Items from a dataset
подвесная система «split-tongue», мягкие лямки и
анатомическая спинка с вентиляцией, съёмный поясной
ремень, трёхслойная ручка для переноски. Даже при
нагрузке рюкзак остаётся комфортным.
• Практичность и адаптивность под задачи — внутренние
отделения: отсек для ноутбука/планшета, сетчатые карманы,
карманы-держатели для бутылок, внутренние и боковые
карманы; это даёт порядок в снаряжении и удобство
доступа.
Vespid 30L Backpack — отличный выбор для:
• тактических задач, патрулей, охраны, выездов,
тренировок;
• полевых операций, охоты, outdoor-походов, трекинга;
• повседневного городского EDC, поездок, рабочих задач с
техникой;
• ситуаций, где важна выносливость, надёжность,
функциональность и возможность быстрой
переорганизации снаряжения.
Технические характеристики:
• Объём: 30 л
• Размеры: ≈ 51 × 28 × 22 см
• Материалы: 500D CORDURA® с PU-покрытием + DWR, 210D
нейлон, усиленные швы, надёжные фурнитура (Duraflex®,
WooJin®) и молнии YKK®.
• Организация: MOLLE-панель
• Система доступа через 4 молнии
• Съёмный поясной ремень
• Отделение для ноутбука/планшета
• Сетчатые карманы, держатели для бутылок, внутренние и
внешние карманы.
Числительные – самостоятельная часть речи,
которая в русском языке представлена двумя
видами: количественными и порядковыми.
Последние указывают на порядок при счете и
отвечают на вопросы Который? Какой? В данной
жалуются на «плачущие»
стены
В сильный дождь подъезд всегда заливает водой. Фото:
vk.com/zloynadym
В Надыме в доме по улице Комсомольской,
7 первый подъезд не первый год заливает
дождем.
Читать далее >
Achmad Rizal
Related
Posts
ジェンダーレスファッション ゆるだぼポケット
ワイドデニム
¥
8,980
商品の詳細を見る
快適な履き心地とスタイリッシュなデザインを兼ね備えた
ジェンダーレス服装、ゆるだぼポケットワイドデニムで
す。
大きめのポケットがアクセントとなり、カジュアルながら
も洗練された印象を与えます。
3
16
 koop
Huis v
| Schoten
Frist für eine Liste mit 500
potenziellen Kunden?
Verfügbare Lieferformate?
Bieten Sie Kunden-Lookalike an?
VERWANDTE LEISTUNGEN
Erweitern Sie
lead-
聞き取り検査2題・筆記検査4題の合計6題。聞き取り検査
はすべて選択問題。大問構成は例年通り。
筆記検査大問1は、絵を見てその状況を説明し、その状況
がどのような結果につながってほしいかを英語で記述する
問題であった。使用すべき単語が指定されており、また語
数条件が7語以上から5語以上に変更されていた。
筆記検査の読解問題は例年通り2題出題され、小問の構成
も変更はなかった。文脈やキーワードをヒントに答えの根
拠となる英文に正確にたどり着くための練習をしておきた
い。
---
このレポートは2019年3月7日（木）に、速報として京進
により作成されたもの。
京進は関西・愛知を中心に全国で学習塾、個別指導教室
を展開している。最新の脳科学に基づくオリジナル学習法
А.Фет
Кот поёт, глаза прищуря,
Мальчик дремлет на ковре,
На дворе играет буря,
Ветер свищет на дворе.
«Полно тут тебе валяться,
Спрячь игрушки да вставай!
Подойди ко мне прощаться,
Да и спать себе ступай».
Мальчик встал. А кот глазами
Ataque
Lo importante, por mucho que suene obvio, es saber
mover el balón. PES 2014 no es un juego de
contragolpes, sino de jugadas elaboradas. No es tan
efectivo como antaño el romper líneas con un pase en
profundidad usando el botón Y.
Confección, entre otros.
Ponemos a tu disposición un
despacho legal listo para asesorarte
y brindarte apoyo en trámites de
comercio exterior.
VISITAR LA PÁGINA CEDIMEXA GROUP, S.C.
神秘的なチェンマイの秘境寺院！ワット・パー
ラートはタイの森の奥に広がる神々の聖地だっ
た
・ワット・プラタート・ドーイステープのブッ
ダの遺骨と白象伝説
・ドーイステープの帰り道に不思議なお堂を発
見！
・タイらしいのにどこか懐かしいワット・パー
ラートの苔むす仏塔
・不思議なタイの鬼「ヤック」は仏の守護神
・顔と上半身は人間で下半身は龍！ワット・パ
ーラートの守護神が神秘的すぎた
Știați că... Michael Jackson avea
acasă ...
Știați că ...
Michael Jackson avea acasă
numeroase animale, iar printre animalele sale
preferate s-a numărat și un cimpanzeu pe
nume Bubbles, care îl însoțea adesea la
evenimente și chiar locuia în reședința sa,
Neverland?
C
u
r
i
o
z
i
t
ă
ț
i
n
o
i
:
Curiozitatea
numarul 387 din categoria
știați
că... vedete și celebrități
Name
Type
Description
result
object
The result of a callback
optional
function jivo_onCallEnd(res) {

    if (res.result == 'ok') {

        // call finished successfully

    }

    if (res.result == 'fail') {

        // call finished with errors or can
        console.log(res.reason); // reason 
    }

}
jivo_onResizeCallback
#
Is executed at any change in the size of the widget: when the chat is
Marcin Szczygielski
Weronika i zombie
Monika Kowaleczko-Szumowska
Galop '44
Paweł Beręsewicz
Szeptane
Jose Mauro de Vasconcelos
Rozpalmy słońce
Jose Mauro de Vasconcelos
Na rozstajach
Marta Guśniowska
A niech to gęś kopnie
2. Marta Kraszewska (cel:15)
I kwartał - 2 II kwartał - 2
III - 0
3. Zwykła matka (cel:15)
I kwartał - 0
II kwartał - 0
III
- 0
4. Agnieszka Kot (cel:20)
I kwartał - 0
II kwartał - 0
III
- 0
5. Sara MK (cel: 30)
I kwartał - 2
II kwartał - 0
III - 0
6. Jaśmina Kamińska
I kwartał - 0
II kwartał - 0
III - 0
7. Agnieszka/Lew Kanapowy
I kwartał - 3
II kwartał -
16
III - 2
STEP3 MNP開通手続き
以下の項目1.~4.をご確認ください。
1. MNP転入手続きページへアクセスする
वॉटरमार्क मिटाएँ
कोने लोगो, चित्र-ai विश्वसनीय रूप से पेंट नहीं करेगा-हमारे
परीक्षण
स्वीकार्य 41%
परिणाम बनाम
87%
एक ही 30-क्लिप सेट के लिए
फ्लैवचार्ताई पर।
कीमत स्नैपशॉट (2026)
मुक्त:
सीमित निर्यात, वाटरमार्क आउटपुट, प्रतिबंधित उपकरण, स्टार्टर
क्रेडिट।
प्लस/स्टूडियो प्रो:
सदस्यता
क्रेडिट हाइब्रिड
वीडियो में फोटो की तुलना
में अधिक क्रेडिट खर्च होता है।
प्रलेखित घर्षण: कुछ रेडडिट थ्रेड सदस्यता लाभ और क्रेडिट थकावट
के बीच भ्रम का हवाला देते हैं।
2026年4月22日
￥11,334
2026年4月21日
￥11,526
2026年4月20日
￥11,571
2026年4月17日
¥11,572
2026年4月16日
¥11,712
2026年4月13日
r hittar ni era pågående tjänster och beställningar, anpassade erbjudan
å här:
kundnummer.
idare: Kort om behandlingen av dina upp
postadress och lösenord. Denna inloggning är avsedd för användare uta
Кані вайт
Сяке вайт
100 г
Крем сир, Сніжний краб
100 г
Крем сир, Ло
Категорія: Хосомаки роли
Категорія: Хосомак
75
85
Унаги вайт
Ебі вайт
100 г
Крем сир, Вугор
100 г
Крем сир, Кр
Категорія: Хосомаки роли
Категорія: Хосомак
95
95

About this exercise: Once more, give all the records exactly as they were written.

Answer:
подвесная система «split-tongue», мягкие лямки и
анатомическая спинка с вентиляцией, съёмный поясной
ремень, трёхслойная ручка для переноски. Даже при
нагрузке рюкзак остаётся комфортным.
• Практичность и адаптивность под задачи — внутренние
отделения: отсек для ноутбука/планшета, сетчатые карманы,
карманы-держатели для бутылок, внутренние и боковые
карманы; это даёт порядок в снаряжении и удобство
доступа.
Vespid 30L Backpack — отличный выбор для:
• тактических задач, патрулей, охраны, выездов,
тренировок;
• полевых операций, охоты, outdoor-походов, трекинга;
• повседневного городского EDC, поездок, рабочих задач с
техникой;
• ситуаций, где важна выносливость, надёжность,
функциональность и возможность быстрой
переорганизации снаряжения.
Технические характеристики:
• Объём: 30 л
• Размеры: ≈ 51 × 28 × 22 см
• Материалы: 500D CORDURA® с PU-покрытием + DWR, 210D
нейлон, усиленные швы, надёжные фурнитура (Duraflex®,
WooJin®) и молнии YKK®.
• Организация: MOLLE-панель
• Система доступа через 4 молнии
• Съёмный поясной ремень
• Отделение для ноутбука/планшета
• Сетчатые карманы, держатели для бутылок, внутренние и
внешние карманы.
Числительные – самостоятельная часть речи,
которая в русском языке представлена двумя
видами: количественными и порядковыми.
Последние указывают на порядок при счете и
отвечают на вопросы Который? Какой? В данной
жалуются на «плачущие»
стены
В сильный дождь подъезд всегда заливает водой. Фото:
vk.com/zloynadym
В Надыме в доме по улице Комсомольской,
7 первый подъезд не первый год заливает
дождем.
Читать далее >
Achmad Rizal
Related
Posts
ジェンダーレスファッション ゆるだぼポケット
ワイドデニム
¥
8,980
商品の詳細を見る
快適な履き心地とスタイリッシュなデザインを兼ね備えた
ジェンダーレス服装、ゆるだぼポケットワイドデニムで
す。
大きめのポケットがアクセントとなり、カジュアルながら
も洗練された印象を与えます。
3
16
 koop
Huis v
| Schoten
Frist für eine Liste mit 500
potenziellen Kunden?
Verfügbare Lieferformate?
Bieten Sie Kunden-Lookalike an?
VERWANDTE LEISTUNGEN
Erweitern Sie
lead-
聞き取り検査2題・筆記検査4題の合計6題。聞き取り検査
はすべて選択問題。大問構成は例年通り。
筆記検査大問1は、絵を見てその状況を説明し、その状況
がどのような結果につながってほしいかを英語で記述する
問題であった。使用すべき単語が指定されており、また語
数条件が7語以上から5語以上に変更されていた。
筆記検査の読解問題は例年通り2題出題され、小問の構成
も変更はなかった。文脈やキーワードをヒントに答えの根
拠となる英文に正確にたどり着くための練習をしておきた
い。
---
このレポートは2019年3月7日（木）に、速報として京進
により作成されたもの。
京進は関西・愛知を中心に全国で学習塾、個別指導教室
を展開している。最新の脳科学に基づくオリジナル学習法
А.Фет
Кот поёт, глаза прищуря,
Мальчик дремлет на ковре,
На дворе играет буря,
Ветер свищет на дворе.
«Полно тут тебе валяться,
Спрячь игрушки да вставай!
Подойди ко мне прощаться,
Да и спать себе ступай».
Мальчик встал. А кот глазами
Ataque
Lo importante, por mucho que suene obvio, es saber
mover el balón. PES 2014 no es un juego de
contragolpes, sino de jugadas elaboradas. No es tan
efectivo como antaño el romper líneas con un pase en
profundidad usando el botón Y.
Confección, entre otros.
Ponemos a tu disposición un
despacho legal listo para asesorarte
y brindarte apoyo en trámites de
comercio exterior.
VISITAR LA PÁGINA CEDIMEXA GROUP, S.C.
神秘的なチェンマイの秘境寺院！ワット・パー
ラートはタイの森の奥に広がる神々の聖地だっ
た
・ワット・プラタート・ドーイステープのブッ
ダの遺骨と白象伝説
・ドーイステープの帰り道に不思議なお堂を発
見！
・タイらしいのにどこか懐かしいワット・パー
ラートの苔むす仏塔
・不思議なタイの鬼「ヤック」は仏の守護神
・顔と上半身は人間で下半身は龍！ワット・パ
ーラートの守護神が神秘的すぎた
Știați că... Michael Jackson avea
acasă ...
Știați că ...
Michael Jackson avea acasă
numeroase animale, iar printre animalele sale
preferate s-a numărat și un cimpanzeu pe
nume Bubbles, care îl însoțea adesea la
evenimente și chiar locuia în reședința sa,
Neverland?
C
u
r
i
o
z
i
t
ă
ț
i
n
o
i
:
Curiozitatea
numarul 387 din categoria
știați
că... vedete și celebrități
Name
Type
Description
result
object
The result of a callback
optional
function jivo_onCallEnd(res) {

    if (res.result == 'ok') {

        // call finished successfully

    }

    if (res.result == 'fail') {

        // call finished with errors or can
        console.log(res.reason); // reason 
    }

}
jivo_onResizeCallback
#
Is executed at any change in the size of the widget: when the chat is
Marcin Szczygielski
Weronika i zombie
Monika Kowaleczko-Szumowska
Galop '44
Paweł Beręsewicz
Szeptane
Jose Mauro de Vasconcelos
Rozpalmy słońce
Jose Mauro de Vasconcelos
Na rozstajach
Marta Guśniowska
A niech to gęś kopnie
2. Marta Kraszewska (cel:15)
I kwartał - 2 II kwartał - 2
III - 0
3. Zwykła matka (cel:15)
I kwartał - 0
II kwartał - 0
III
- 0
4. Agnieszka Kot (cel:20)
I kwartał - 0
II kwartał - 0
III
- 0
5. Sara MK (cel: 30)
I kwartał - 2
II kwartał - 0
III - 0
6. Jaśmina Kamińska
I kwartał - 0
II kwartał - 0
III - 0
7. Agnieszka/Lew Kanapowy
I kwartał - 3
II kwartał -
16
III - 2
STEP3 MNP開通手続き
以下の項目1.~4.をご確認ください。
1. MNP転入手続きページへアクセスする
वॉटरमार्क मिटाएँ
कोने लोगो, चित्र-ai विश्वसनीय रूप से पेंट नहीं करेगा-हमारे
परीक्षण
स्वीकार्य 41%
परिणाम बनाम
87%
एक ही 30-क्लिप सेट के लिए
फ्लैवचार्ताई पर।
कीमत स्नैपशॉट (2026)
मुक्त:
सीमित निर्यात, वाटरमार्क आउटपुट, प्रतिबंधित उपकरण, स्टार्टर
क्रेडिट।
प्लस/स्टूडियो प्रो:
सदस्यता
क्रेडिट हाइब्रिड
वीडियो में फोटो की तुलना
में अधिक क्रेडिट खर्च होता है।
प्रलेखित घर्षण: कुछ रेडडिट थ्रेड सदस्यता लाभ और क्रेडिट थकावट
के बीच भ्रम का हवाला देते हैं।
2026年4月22日
￥11,334
2026年4月21日
￥11,526
2026年4月20日
￥11,571
2026年4月17日
¥11,572
2026年4月16日
¥11,712
2026年4月13日
r hittar ni era pågående tjänster och beställningar, anpassade erbjudan
å här:
kundnummer.
idare: Kort om behandlingen av dina upp
postadress och lösenord. Denna inloggning är avsedd för användare uta
Кані вайт
Сяке вайт
100 г
Крем сир, Сніжний краб
100 г
Крем сир, Ло
Категорія: Хосомаки роли
Категорія: Хосомак
75
85
Унаги вайт
Ебі вайт
100 г
Крем сир, Вугор
100 г
Крем сир, Кр
Категорія: Хосомаки роли
Категорія: Хосомак
95
95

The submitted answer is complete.